The US President has threatened to impose an additional 50 percent tariff on China, while Beijing vows to fight back against the trade attacks “to the end.”
Investors have been left scrambling to make sense of the President’s plans after a third consecutive day of losses in the stock market.
The benchmark S&P500 and Dow Jones Industrial Average both fell on Monday, with the tech-heavy Nasdaq Composite seeing a small increase.
Reports of a potential 90-day pause on tariffs had briefly lifted the S&P500 by more than 7 percent, but the gains were quickly reversed after the White House dismissed the information as “fake news.”
Despite the market turmoil, the President indicated on Monday that he may escalate the trade war further. He stated that if China did not remove its planned 34 percent retaliatory duty on US imports, he would impose an additional 50 percent tariff starting Thursday.

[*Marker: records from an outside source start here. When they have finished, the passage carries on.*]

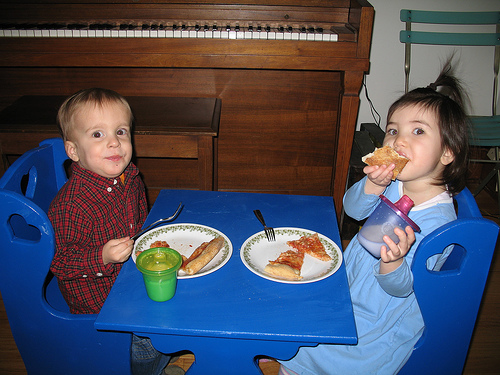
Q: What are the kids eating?
A: Food.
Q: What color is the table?
A: Blue.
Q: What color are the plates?
A: White.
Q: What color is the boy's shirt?
A: Red.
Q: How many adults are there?
A: None.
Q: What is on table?
A: Plate with pizza and fork.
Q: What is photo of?
A: 2 toddlers eating pizza.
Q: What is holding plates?
A: Blue table.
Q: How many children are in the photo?
A: Two.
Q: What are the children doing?
A: Eating.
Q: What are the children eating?
A: Pizza.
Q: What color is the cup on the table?
A: Green.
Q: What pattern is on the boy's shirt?
A: Plaid.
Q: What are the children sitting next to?
A: Piano.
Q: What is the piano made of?
A: Wood.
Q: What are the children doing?
A: Eating.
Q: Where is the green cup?
A: On a table.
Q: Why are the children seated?
A: It's time to eat.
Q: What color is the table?
A: Blue.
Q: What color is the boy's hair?
A: Blonde.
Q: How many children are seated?
A: Two.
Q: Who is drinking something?
A: A girl.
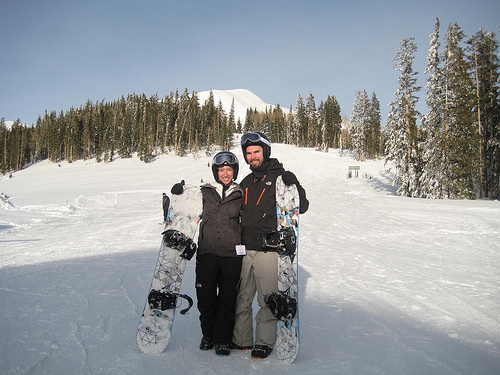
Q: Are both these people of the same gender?
A: No, they are both male and female.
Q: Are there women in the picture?
A: Yes, there is a woman.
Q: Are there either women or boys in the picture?
A: Yes, there is a woman.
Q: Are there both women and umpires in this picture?
A: No, there is a woman but no umpires.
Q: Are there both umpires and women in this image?
A: No, there is a woman but no umpires.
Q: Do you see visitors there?
A: No, there are no visitors.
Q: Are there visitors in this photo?
A: No, there are no visitors.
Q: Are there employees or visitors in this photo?
A: No, there are no visitors or employees.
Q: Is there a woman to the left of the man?
A: Yes, there is a woman to the left of the man.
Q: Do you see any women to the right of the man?
A: No, the woman is to the left of the man.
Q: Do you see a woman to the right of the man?
A: No, the woman is to the left of the man.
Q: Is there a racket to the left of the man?
A: No, there is a woman to the left of the man.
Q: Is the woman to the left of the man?
A: Yes, the woman is to the left of the man.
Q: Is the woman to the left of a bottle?
A: No, the woman is to the left of the man.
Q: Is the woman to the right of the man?
A: No, the woman is to the left of the man.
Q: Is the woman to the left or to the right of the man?
A: The woman is to the left of the man.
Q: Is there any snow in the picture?
A: Yes, there is snow.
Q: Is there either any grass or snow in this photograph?
A: Yes, there is snow.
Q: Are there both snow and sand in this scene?
A: No, there is snow but no sand.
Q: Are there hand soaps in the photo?
A: No, there are no hand soaps.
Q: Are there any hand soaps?
A: No, there are no hand soaps.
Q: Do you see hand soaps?
A: No, there are no hand soaps.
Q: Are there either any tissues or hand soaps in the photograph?
A: No, there are no hand soaps or tissues.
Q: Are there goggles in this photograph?
A: Yes, there are goggles.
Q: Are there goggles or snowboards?
A: Yes, there are goggles.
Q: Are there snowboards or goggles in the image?
A: Yes, there are goggles.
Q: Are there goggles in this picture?
A: Yes, there are goggles.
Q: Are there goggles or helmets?
A: Yes, there are goggles.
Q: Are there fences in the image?
A: No, there are no fences.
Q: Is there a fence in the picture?
A: No, there are no fences.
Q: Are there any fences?
A: No, there are no fences.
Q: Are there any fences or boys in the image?
A: No, there are no fences or boys.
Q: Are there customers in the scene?
A: No, there are no customers.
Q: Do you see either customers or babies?
A: No, there are no customers or babies.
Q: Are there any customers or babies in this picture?
A: No, there are no customers or babies.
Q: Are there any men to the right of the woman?
A: Yes, there is a man to the right of the woman.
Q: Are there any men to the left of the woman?
A: No, the man is to the right of the woman.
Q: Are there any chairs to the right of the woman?
A: No, there is a man to the right of the woman.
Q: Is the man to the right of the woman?
A: Yes, the man is to the right of the woman.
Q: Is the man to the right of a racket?
A: No, the man is to the right of the woman.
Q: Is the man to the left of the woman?
A: No, the man is to the right of the woman.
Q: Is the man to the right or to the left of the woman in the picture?
A: The man is to the right of the woman.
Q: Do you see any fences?
A: No, there are no fences.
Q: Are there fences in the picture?
A: No, there are no fences.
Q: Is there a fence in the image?
A: No, there are no fences.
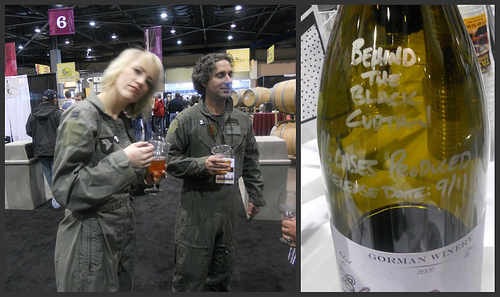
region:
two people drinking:
[40, 50, 280, 290]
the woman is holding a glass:
[117, 129, 172, 201]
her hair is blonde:
[94, 43, 169, 123]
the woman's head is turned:
[45, 35, 181, 294]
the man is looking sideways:
[167, 53, 268, 290]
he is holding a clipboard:
[230, 150, 270, 224]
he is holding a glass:
[192, 142, 238, 182]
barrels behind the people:
[230, 76, 307, 151]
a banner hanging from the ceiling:
[142, 17, 167, 68]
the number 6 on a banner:
[46, 0, 83, 41]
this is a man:
[176, 47, 257, 268]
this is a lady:
[77, 55, 154, 280]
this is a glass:
[151, 135, 171, 193]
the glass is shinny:
[153, 141, 171, 153]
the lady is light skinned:
[106, 88, 126, 103]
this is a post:
[49, 8, 76, 33]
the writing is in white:
[53, 15, 68, 32]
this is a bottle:
[325, 56, 470, 273]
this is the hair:
[193, 62, 206, 74]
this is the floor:
[6, 210, 26, 293]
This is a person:
[160, 34, 280, 294]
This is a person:
[42, 35, 170, 295]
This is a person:
[27, 85, 68, 205]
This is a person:
[151, 90, 166, 141]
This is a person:
[168, 88, 183, 125]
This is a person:
[58, 81, 74, 111]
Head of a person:
[32, 83, 61, 107]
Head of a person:
[101, 37, 180, 124]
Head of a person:
[189, 40, 254, 117]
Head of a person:
[170, 90, 185, 101]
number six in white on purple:
[43, 4, 88, 39]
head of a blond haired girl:
[97, 38, 171, 118]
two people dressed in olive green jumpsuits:
[51, 38, 275, 288]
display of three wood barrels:
[240, 76, 299, 149]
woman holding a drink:
[55, 41, 176, 288]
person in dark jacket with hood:
[25, 81, 65, 193]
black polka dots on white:
[288, 16, 333, 126]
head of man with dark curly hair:
[182, 43, 247, 105]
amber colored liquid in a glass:
[138, 129, 176, 199]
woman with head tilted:
[77, 34, 172, 141]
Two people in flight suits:
[70, 46, 243, 188]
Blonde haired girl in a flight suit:
[77, 19, 164, 204]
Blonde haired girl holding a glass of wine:
[91, 44, 172, 197]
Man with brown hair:
[183, 32, 251, 180]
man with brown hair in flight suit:
[183, 39, 253, 209]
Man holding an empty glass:
[186, 37, 248, 191]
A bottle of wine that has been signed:
[316, 17, 463, 261]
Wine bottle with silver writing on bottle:
[328, 32, 470, 205]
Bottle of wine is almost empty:
[293, 133, 464, 284]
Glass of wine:
[133, 129, 171, 196]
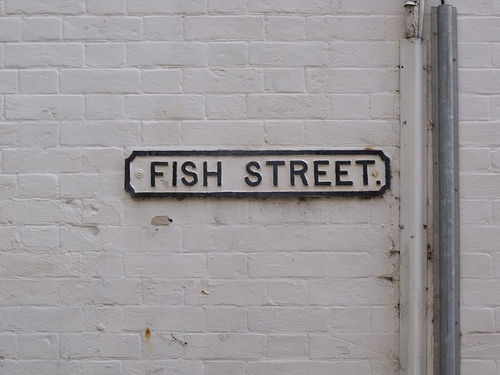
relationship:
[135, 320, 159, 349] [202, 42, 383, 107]
spot on wall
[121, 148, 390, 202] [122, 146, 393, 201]
black border has border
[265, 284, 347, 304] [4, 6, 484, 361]
brick on wall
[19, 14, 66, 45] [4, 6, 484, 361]
brick on wall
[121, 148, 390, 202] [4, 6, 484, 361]
black border on wall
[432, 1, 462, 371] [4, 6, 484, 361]
pipe on wall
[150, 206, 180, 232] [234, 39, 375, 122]
chip on wall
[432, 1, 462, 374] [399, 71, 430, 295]
pipe near pipe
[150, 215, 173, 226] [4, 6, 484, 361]
chip on wall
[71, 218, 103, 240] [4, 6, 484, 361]
peeling paint on wall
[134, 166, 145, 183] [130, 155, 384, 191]
white screw on white sign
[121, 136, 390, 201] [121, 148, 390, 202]
black border on black border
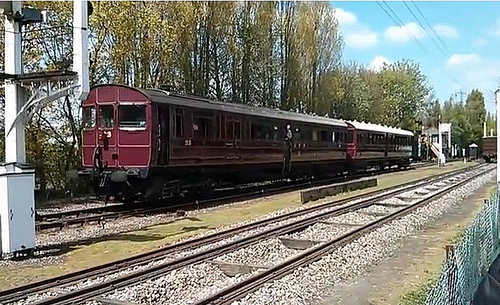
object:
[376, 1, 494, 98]
lines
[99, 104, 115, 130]
window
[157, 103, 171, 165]
entry door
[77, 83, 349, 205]
car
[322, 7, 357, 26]
cloud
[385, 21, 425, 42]
cloud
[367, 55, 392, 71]
cloud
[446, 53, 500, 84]
cloud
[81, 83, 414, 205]
train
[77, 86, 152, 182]
coupling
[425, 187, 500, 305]
fence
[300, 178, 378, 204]
rail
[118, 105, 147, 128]
window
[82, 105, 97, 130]
window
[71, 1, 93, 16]
light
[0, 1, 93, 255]
light train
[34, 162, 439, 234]
track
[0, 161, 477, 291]
strairway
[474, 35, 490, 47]
cloud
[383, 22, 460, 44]
cloud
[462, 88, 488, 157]
tree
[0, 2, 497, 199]
trees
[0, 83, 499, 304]
train bed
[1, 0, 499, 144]
clouds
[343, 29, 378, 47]
cloud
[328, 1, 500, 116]
blue sky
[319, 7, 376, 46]
cloud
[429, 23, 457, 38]
cloud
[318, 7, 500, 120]
clouds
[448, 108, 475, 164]
trees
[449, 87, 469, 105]
ferris wheel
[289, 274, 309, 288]
stones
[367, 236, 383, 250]
stones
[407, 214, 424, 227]
stones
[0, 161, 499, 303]
rail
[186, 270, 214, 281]
stones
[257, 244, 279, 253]
stones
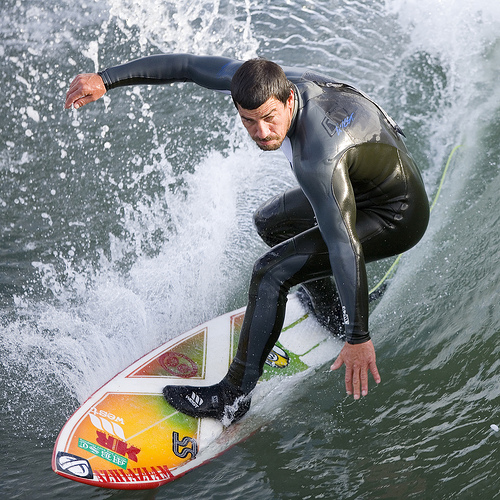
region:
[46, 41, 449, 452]
man surfing in the ocean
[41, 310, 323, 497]
multi colored surf board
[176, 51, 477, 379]
man wearing black wet suit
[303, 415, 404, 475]
green and white ocean waves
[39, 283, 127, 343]
green and white ocean waves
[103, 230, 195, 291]
green and white ocean waves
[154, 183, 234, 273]
green and white ocean waves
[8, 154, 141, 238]
green and white ocean waves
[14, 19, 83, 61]
green and white ocean waves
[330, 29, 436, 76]
green and white ocean waves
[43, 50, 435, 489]
a man on a surfboard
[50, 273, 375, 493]
the surfboard is colorful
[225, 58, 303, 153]
the man has short hair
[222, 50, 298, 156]
the man has dark hair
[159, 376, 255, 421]
the shoe is black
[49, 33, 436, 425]
the man's arms are stretched out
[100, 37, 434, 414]
the man's wet suit is black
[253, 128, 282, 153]
the man has a goatee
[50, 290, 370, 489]
the surfboard is pointy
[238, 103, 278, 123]
the man's eyebrows are dark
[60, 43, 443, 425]
Man is in the foreground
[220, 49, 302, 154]
Man's hair is wet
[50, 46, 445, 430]
Man is wearing a wetsuit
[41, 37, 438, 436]
Man's wetsuit is black and gray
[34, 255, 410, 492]
Man is on a surfboard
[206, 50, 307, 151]
Man's hair is dark colored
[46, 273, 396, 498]
Man's surfboard color is white, yellow, red and green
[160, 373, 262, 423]
Man's shoe is black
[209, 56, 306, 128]
Man's hair is short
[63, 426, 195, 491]
Man's surfboard has red wording near the top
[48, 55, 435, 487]
a man riding a wave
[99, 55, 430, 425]
a man wearing a black wet suit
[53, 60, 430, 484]
a man surfing the wave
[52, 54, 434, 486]
a man keeping his balance on a surfboard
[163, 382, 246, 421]
man wearing a black shoe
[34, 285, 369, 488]
a colorful surfboard on a wave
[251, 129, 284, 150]
man with a goatee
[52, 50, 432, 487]
a surfer on a surfboard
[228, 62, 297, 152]
a man with short brown hair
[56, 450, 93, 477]
a blue and white logo on a surfboard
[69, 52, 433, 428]
The man is wearing a wet suit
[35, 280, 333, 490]
The surf board is white, yellow, green, and red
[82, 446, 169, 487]
Red writing on the surf board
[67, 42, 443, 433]
The wet suit is grey and black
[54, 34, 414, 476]
The man is surfing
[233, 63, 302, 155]
The man has brown hair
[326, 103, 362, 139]
Blue writing on the wet suit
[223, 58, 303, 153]
The man has a beard and mustache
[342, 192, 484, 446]
The water is green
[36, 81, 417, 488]
White spray from the water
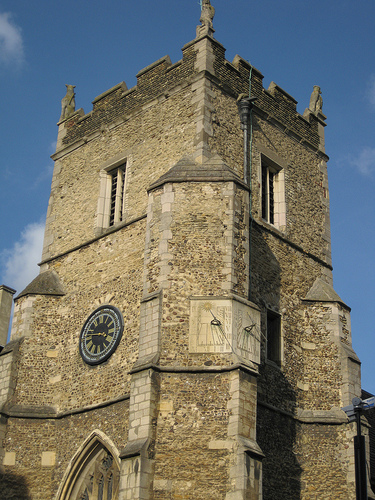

China’s commerce ministry has denounced the latest tariff threat as a “mistake on top of a mistake,” stating that the country will fight back against the US to the end.
US customs has already begun imposing a baseline tariff of 10 percent on imports, with steeper duties set to take effect against dozens of countries, including China, which faces a 34 percent tariff. The European Union, Japan, and South Korea are also bracing for export market hits, with duties ranging between 20 and 25 percent.